(TASK DIRECTIONS) Where a record contains an image, leave the image out and print the rest exactly.

(DATA FOR THIS EXERCISE)

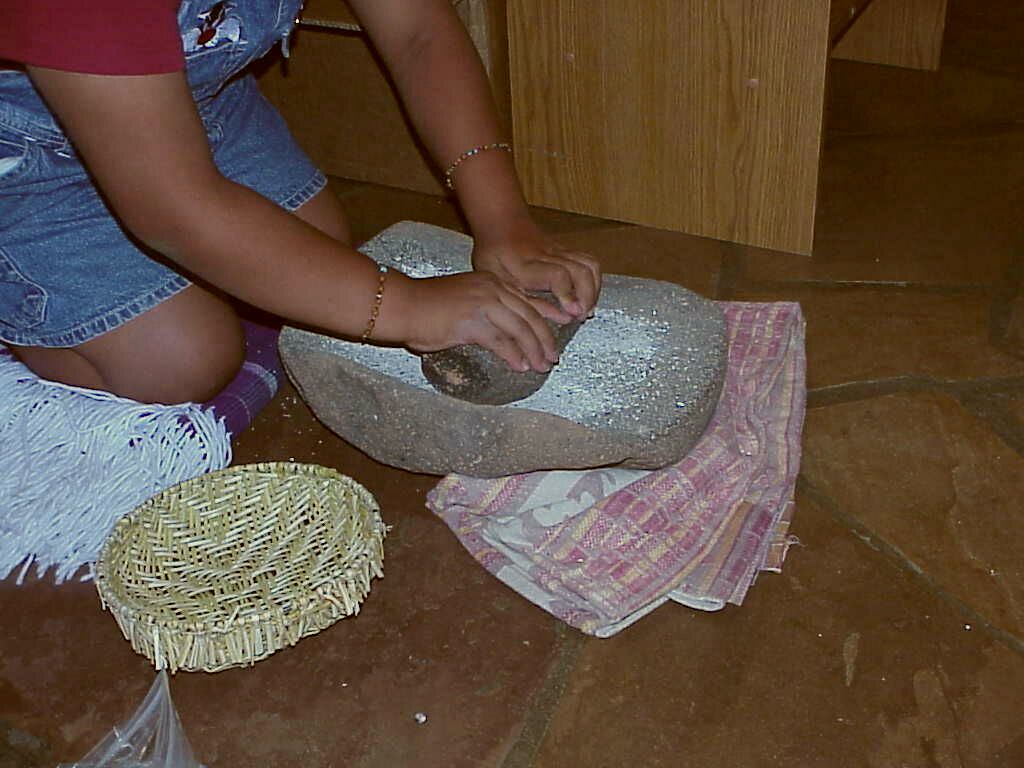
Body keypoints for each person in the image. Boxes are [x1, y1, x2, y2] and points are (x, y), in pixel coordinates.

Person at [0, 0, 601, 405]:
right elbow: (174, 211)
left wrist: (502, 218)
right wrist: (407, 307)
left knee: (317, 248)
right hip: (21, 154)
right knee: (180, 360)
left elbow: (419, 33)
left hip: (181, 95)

(ANSWER AREA)
Body keypoints for each person in the image. Boxes are [x1, y1, x2, y2] and points are (x, y), in pixel coordinates.

Person at [0, 0, 601, 405]:
right elbow: (174, 211)
left wrist: (502, 218)
right wrist: (407, 307)
left knee: (317, 248)
right hip: (21, 154)
right knee: (180, 360)
left elbow: (419, 33)
left hip: (181, 95)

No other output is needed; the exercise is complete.